### TEXT PROVIDED

"""

Skip to content

Formatting your Datasets#

What is a Dataset#

A dataset is a structured assembly of datapoints, designed for model evaluation. Each datapoint in a dataset is a comprehensive unit that combines data traditionally segmented into test samples, ground truth, and metadata.

What defines a Datapoint#

Conceptually, a datapoint is a set of inputs that you would want to test on your models. Consider a single row within the Classification (CIFAR-10) ↗ dataset with the following columns:

locator ground_truth image_brightness image_contrast
s3://kolena-public-examples/cifar10/data/horse0000.png horse 153.994 84.126

From this you can see that image horse0000.png has the ground_truth classification of horse, and has brightness and contrast data.

When uploading a dataset to Kolena, it is important to be able to differentiate between each datapoint. This is accomplished by configuring an id_field - a unique identifier for a datapoint. You can select any field that is unique across your data, or generate one if no unique identifiers exist for your dataset. Below are some common patterns for generating/selecting a unique identifier if your data does not have a natural ID field:

  • If your datapoints contain a locator field pointing to the external files representing your model inputs, the locator field is usually used as the ID field.
  • For datapoints with a text field for text-based models, we recommend either generating and saving a UUID for each datapoint or generating a hash of the text field to use as the ID field. You can also use the text field itself as the ID field.
  • For other kinds of datapoints, we recommend generating and saving a UUID for each datapoint to use as the ID field.

Kolena will attempt to infer common id_fields (eg. locator, text) based on what is present in the dataset during import. This can be overridden by explicitly declaring id fields when importing via the Web App from the Datasets page, or the SDK by using the upload_dataset function.

Kolena will look for the following fields when displaying datapoints:

Field Name Description
locator Url path to a file to be displayed, either a cloud storage url or a http url that serves a file.
text Raw text input for text based models.

"""

### WORK TO COMPLETE
Pick up the dataset formatting guide above at its last line and continue writing it.

### AVAILABLE DATA
"""

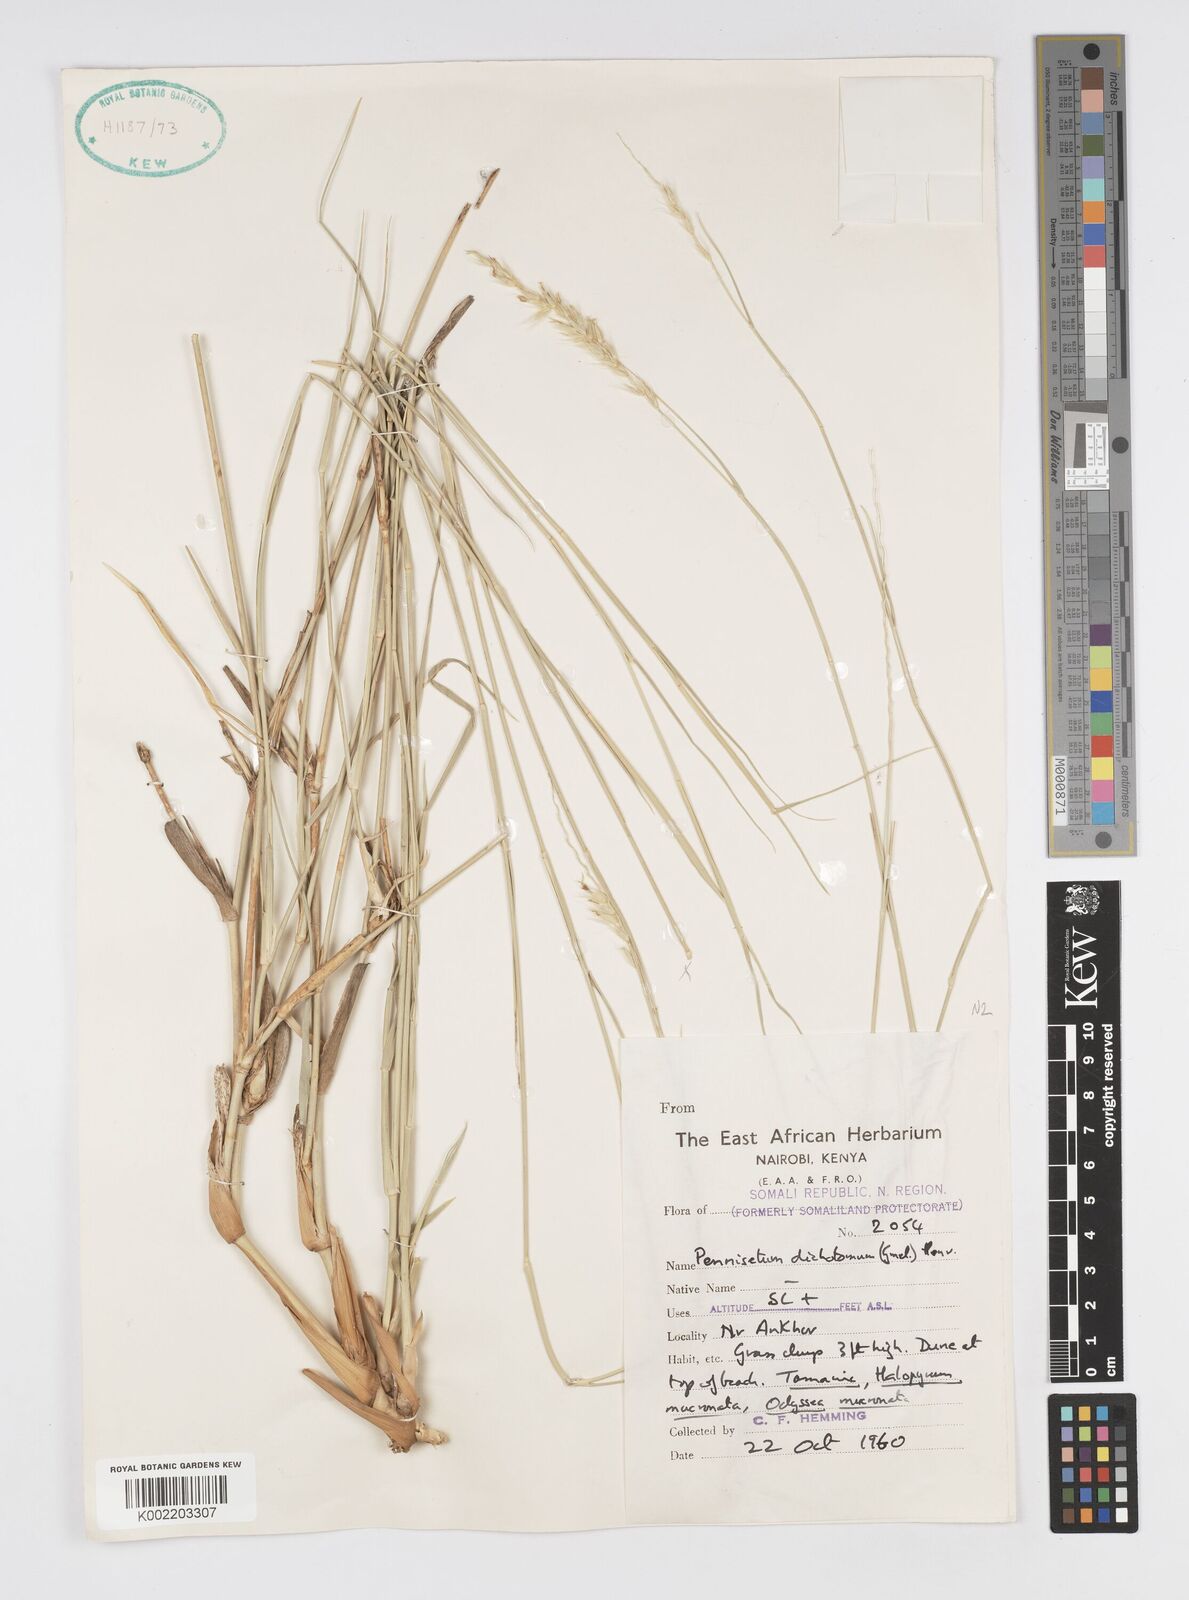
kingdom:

"""

### TASK ANSWER
A locator needs to have correct extensions for the corresponding file type. For example an image should be in a format such as .jpg or .png, whereas locators for audio data should be in forms like .mp3 or .wav.

Locator Support Matrix#

Data Type Supported file formats
Image jpg, jpeg, png, gif, bmp and other web browser supported image types.
Audio flac, mp3, wav, acc, ogg, ra and other web browser supported audio types.
Video mov, mp4, mpeg, avi and other web browser supported video types.
Document txt and pdf files.
Point Cloud pcd files.

Metadata and other additional fields can be added to datasets by adding a column to the .csv and providing values for datapoints where applicable. For example image_height and image_width may be useful metadata for image datasets and fields like word_count may be useful for text datasets.

How are Datasets viewed#

Kolena allows you to visualize your datasets by use of the Studio. The studio experience depends on the type of data relevant to your problem.

The first experience is the Gallery view which allows you to view your data in a grid. This is useful as you can see chunks of your data (images, video, audio, text) and view results without having to view each datapoint individually.

The second experience is the Tabular view, used when your data is a set of columns and values. An example of this is the Rain Forcast ↗ dataset.

In order to use the Gallery view you will need to have the locator or text fields specified in the dataset.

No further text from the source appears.